New York, NY —
HOST: Mayor Bloomberg last week laid out a plan to spend $260 million in transportation money from the federal stimulus bill. It’ll go to the Brooklyn Bridge, the Staten Island Ferry terminal, and new sidewalk furniture in Bedford Stuyvesant – sort of. WNYC’s Matthew Schuerman explains the “stimulus shuffle.”
REPORTER: If the mayor gets his way, the Brooklyn Bridge is going to be one of six big projects around the city to receive federal stimulus money. He will apply $47 million of New York’s portion of the package towards a $380 million makeover of the bridge: the approach ramps will be widened and redone, and the entire structure repainted.
But that’s not really where the stimulus money is going.
Bloomberg explained he was planning on funding the Brooklyn Bridge rehab anyway.
So the money that would have gone to that and other major projects is going to 25 smaller projects scattered, as it happens, across the five boroughs.
The six big projects are ready to go, while the 25 smaller ones need more planning and design work.
Seven million dollars is going for a streetscape project in central Brooklyn, right where the Long Island Rail Road dips underground.
BRAITHWAITE: It’s going to help us to really change the face of the business district in terms of its physical nature.
REPORTER: Edmon Braithwaite owns a liquor store at Nostrand and Atlantic. He is also co-chairman of the steering committee for the new Bed-Stuy Gateway Business Improvement District. Braithwaite says the money will help make this area a key shopping destination.
BRAITHWAITE: It will allow us to put some benches along the sidewalks in the business district. It’s also going to allow us to put some trees.
REPORTER: The city had also been planning to spend its money on the 25 smaller projects that will receive the displaced funds. It was last year, in fact, that Braithwaite got the new the Mayor had committed $8 million to his neighborhood’s streetscaping. But then, earlier this year, Bloomberg said he would have to scale back capital spending although he never determined which projects will be cut or delayed.
BRAITHWAITE: I’m not actually sure that we actually lost it because nobody mentioned it, until you mentioned it yesterday. But if we did lose it, I’m happy we got it back. I’m very happy we got it back. Because we need it, yes.
REPORTER: According to federal highway officials, there’s nothing wrong with this kind of “stimulus shuffle.” If stimulus money goes to a project that was slated to receive state resources, the Governor has to guarantee that those resources be spent within a year and a half on a similar transportation project.
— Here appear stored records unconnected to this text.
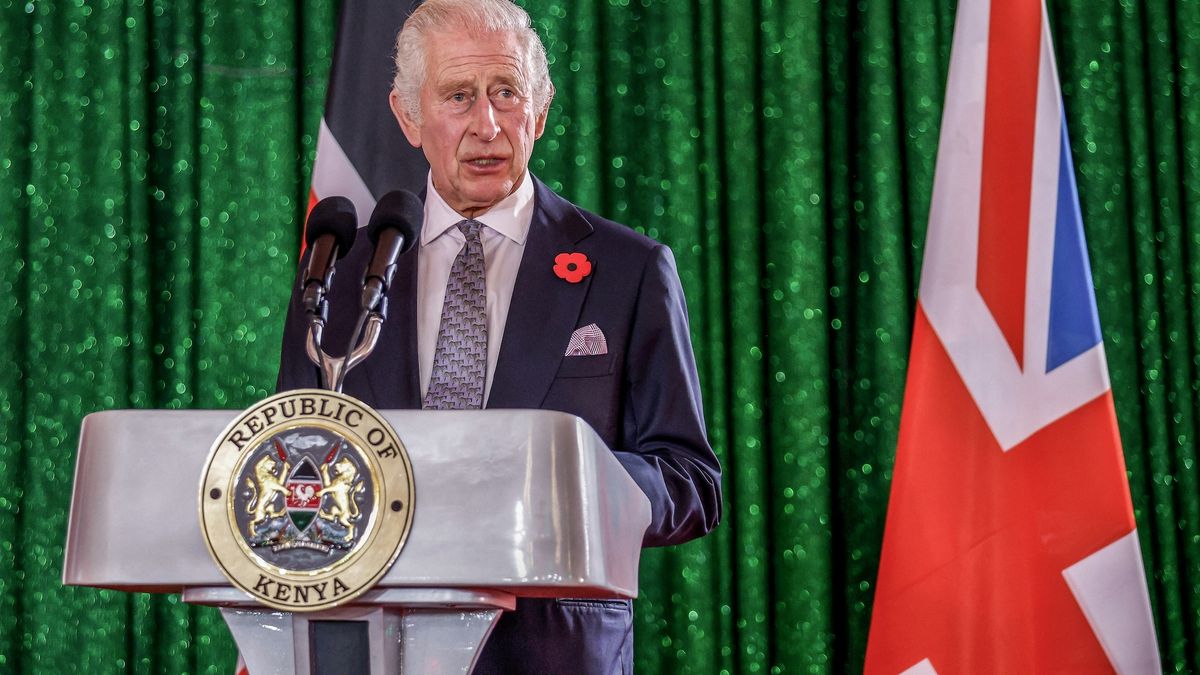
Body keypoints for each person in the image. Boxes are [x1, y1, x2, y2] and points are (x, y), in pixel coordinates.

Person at [277, 0, 722, 671]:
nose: (487, 125)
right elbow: (291, 462)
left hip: (554, 652)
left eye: (506, 93)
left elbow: (690, 481)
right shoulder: (337, 274)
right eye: (458, 95)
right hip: (370, 644)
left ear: (539, 111)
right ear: (407, 116)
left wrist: (577, 482)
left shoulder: (628, 270)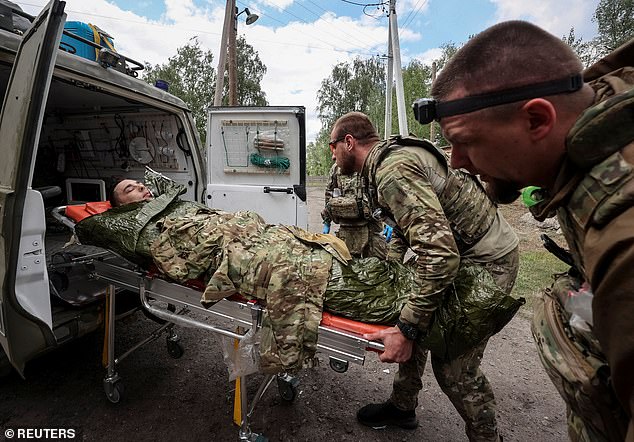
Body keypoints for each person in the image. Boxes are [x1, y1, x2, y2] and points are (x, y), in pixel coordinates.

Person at [422, 21, 633, 441]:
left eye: (465, 141)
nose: (458, 162)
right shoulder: (593, 159)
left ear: (537, 119)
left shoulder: (623, 233)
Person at [329, 112, 520, 441]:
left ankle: (487, 437)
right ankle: (403, 407)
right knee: (413, 315)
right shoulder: (382, 166)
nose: (331, 154)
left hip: (489, 262)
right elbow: (409, 224)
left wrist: (405, 328)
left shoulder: (392, 170)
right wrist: (390, 268)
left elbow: (441, 256)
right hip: (459, 253)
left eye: (332, 147)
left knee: (453, 368)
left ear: (348, 142)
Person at [321, 162, 387, 259]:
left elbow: (382, 193)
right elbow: (329, 195)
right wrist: (327, 221)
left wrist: (388, 221)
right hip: (346, 228)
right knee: (349, 266)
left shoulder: (369, 164)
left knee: (377, 266)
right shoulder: (337, 167)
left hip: (370, 226)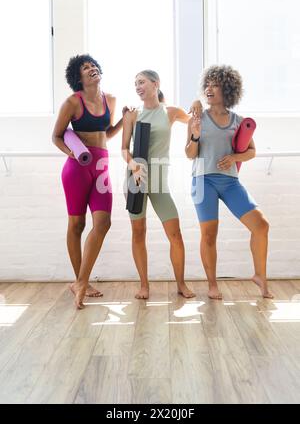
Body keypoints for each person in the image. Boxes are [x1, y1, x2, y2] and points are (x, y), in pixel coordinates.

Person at [186, 65, 273, 300]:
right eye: (208, 84)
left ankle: (259, 276)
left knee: (261, 225)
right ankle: (212, 284)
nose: (209, 88)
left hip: (230, 181)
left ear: (228, 89)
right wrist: (194, 134)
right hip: (203, 180)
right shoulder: (197, 118)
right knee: (209, 234)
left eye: (215, 84)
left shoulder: (239, 121)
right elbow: (190, 154)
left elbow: (252, 151)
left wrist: (235, 157)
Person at [52, 54, 125, 309]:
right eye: (85, 67)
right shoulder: (73, 101)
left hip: (102, 165)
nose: (92, 68)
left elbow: (106, 133)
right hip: (77, 167)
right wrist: (71, 152)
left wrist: (124, 121)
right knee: (77, 224)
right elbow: (57, 136)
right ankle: (79, 280)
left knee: (103, 223)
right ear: (78, 77)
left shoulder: (111, 99)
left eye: (93, 65)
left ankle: (81, 281)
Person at [122, 69, 196, 300]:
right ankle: (144, 285)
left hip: (159, 183)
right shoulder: (132, 115)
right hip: (136, 179)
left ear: (156, 84)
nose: (138, 86)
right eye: (135, 84)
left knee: (175, 234)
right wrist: (133, 164)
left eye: (142, 82)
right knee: (138, 232)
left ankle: (181, 284)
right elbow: (124, 149)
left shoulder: (171, 112)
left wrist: (197, 105)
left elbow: (195, 121)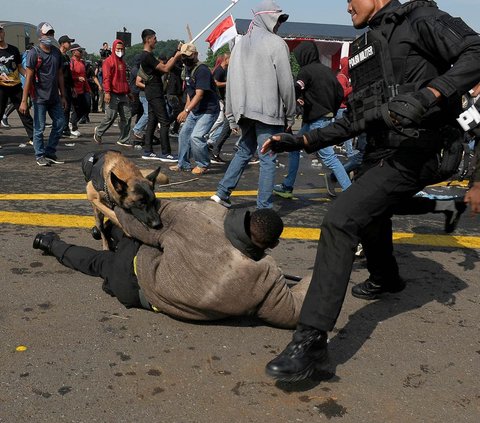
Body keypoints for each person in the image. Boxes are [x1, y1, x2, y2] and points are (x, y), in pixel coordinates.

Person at [261, 0, 480, 381]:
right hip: (382, 151)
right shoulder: (369, 46)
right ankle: (386, 277)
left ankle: (311, 340)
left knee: (341, 218)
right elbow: (358, 120)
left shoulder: (421, 19)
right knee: (368, 205)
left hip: (420, 150)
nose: (347, 6)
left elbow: (477, 51)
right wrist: (300, 140)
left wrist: (429, 95)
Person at [33, 200, 310, 328]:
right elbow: (294, 312)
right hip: (139, 295)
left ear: (245, 217)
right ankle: (49, 243)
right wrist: (315, 276)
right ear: (271, 245)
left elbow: (142, 221)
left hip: (137, 267)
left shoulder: (200, 216)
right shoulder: (266, 280)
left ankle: (71, 238)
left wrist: (115, 211)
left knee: (141, 239)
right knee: (101, 263)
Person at [210, 0, 295, 208]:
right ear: (267, 18)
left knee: (244, 151)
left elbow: (231, 85)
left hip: (244, 112)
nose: (279, 25)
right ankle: (264, 207)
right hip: (268, 112)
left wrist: (231, 115)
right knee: (268, 158)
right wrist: (291, 114)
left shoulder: (239, 46)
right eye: (277, 19)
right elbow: (286, 83)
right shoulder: (276, 43)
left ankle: (222, 194)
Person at [272, 41, 348, 199]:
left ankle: (351, 193)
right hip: (322, 118)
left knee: (329, 157)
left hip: (315, 121)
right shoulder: (328, 71)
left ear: (304, 56)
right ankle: (287, 186)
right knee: (294, 147)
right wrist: (330, 110)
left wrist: (293, 101)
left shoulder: (305, 71)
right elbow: (340, 93)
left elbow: (296, 87)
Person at [20, 22, 66, 166]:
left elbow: (60, 75)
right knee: (39, 128)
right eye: (47, 33)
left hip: (54, 97)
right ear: (40, 35)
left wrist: (63, 95)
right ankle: (40, 155)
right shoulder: (34, 53)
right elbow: (29, 77)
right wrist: (24, 100)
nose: (49, 36)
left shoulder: (56, 52)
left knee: (60, 124)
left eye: (51, 33)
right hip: (39, 97)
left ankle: (49, 152)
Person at [170, 43, 220, 174]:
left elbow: (199, 94)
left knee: (196, 137)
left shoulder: (202, 70)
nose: (185, 58)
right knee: (183, 134)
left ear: (195, 55)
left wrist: (186, 111)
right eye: (183, 56)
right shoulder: (187, 69)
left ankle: (203, 164)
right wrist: (187, 109)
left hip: (208, 110)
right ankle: (183, 163)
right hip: (196, 109)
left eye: (187, 56)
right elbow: (190, 93)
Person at [139, 29, 182, 161]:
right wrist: (177, 56)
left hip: (152, 92)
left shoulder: (148, 56)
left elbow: (163, 65)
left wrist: (175, 53)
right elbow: (165, 68)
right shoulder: (147, 56)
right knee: (164, 122)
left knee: (152, 120)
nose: (156, 41)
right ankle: (166, 153)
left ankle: (148, 150)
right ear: (148, 39)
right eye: (154, 38)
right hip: (155, 92)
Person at [0, 24, 34, 148]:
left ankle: (33, 138)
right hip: (1, 87)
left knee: (24, 111)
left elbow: (20, 67)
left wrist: (28, 77)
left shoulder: (13, 50)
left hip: (15, 86)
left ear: (3, 33)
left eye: (0, 32)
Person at [93, 40, 132, 146]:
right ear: (114, 49)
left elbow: (124, 79)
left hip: (123, 93)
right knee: (111, 116)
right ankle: (99, 132)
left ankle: (124, 139)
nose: (120, 51)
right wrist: (107, 92)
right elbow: (106, 78)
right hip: (113, 93)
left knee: (127, 117)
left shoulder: (123, 63)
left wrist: (128, 92)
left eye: (121, 49)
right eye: (118, 49)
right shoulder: (108, 62)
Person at [57, 34, 77, 139]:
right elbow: (56, 73)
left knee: (67, 108)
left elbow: (68, 73)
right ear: (62, 43)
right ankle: (60, 129)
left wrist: (73, 87)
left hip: (68, 86)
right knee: (62, 108)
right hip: (61, 86)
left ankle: (65, 129)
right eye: (68, 42)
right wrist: (58, 89)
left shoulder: (66, 56)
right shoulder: (57, 55)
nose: (70, 44)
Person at [69, 44, 90, 136]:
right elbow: (69, 76)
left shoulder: (82, 63)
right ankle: (73, 126)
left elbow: (84, 76)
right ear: (74, 52)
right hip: (74, 90)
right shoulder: (71, 63)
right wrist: (77, 79)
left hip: (83, 90)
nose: (81, 52)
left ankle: (71, 122)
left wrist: (88, 89)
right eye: (79, 51)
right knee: (76, 109)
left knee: (86, 107)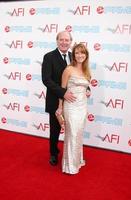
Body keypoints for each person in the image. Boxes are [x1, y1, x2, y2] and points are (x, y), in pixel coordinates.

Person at [41, 31, 76, 166]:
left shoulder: (74, 57)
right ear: (57, 41)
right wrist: (63, 93)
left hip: (72, 101)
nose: (64, 42)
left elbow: (79, 75)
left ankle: (71, 153)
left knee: (72, 128)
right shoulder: (49, 57)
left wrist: (87, 88)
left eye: (67, 40)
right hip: (55, 100)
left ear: (70, 42)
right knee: (55, 130)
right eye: (61, 39)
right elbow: (47, 80)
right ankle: (54, 153)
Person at [56, 43, 91, 174]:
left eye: (83, 53)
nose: (80, 55)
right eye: (77, 53)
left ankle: (77, 160)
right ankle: (70, 166)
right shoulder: (68, 70)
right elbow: (62, 89)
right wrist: (60, 107)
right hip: (70, 107)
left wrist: (87, 90)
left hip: (82, 106)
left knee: (78, 134)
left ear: (86, 55)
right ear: (73, 55)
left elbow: (85, 86)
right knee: (72, 134)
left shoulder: (87, 70)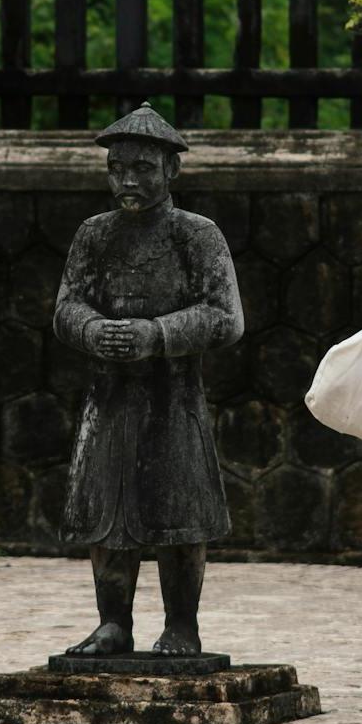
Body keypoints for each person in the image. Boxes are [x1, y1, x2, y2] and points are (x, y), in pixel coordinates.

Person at [54, 105, 243, 657]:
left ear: (171, 172)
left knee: (180, 512)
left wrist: (156, 334)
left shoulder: (196, 236)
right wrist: (94, 332)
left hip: (173, 396)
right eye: (118, 169)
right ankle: (114, 622)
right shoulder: (94, 235)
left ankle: (182, 625)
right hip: (109, 397)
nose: (128, 180)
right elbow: (68, 306)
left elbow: (226, 315)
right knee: (105, 512)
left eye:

Mayors don’t need to follow that requirement, but Bloomberg’s aides say he is.
Projects like this one, at the Brooklyn Bridge, have been years in the planning – that’s why it’s ready to go in the tight four-month window the federal government requires. But shovel-ready projects aren’t going to create any new jobs. Nor will the new jobs come quickly. Instead, the impact of the stimulus package will be found in Bed-Stuy and elsewhere in the city, later this year, or next, or the following year, once the 25 smaller projects break ground.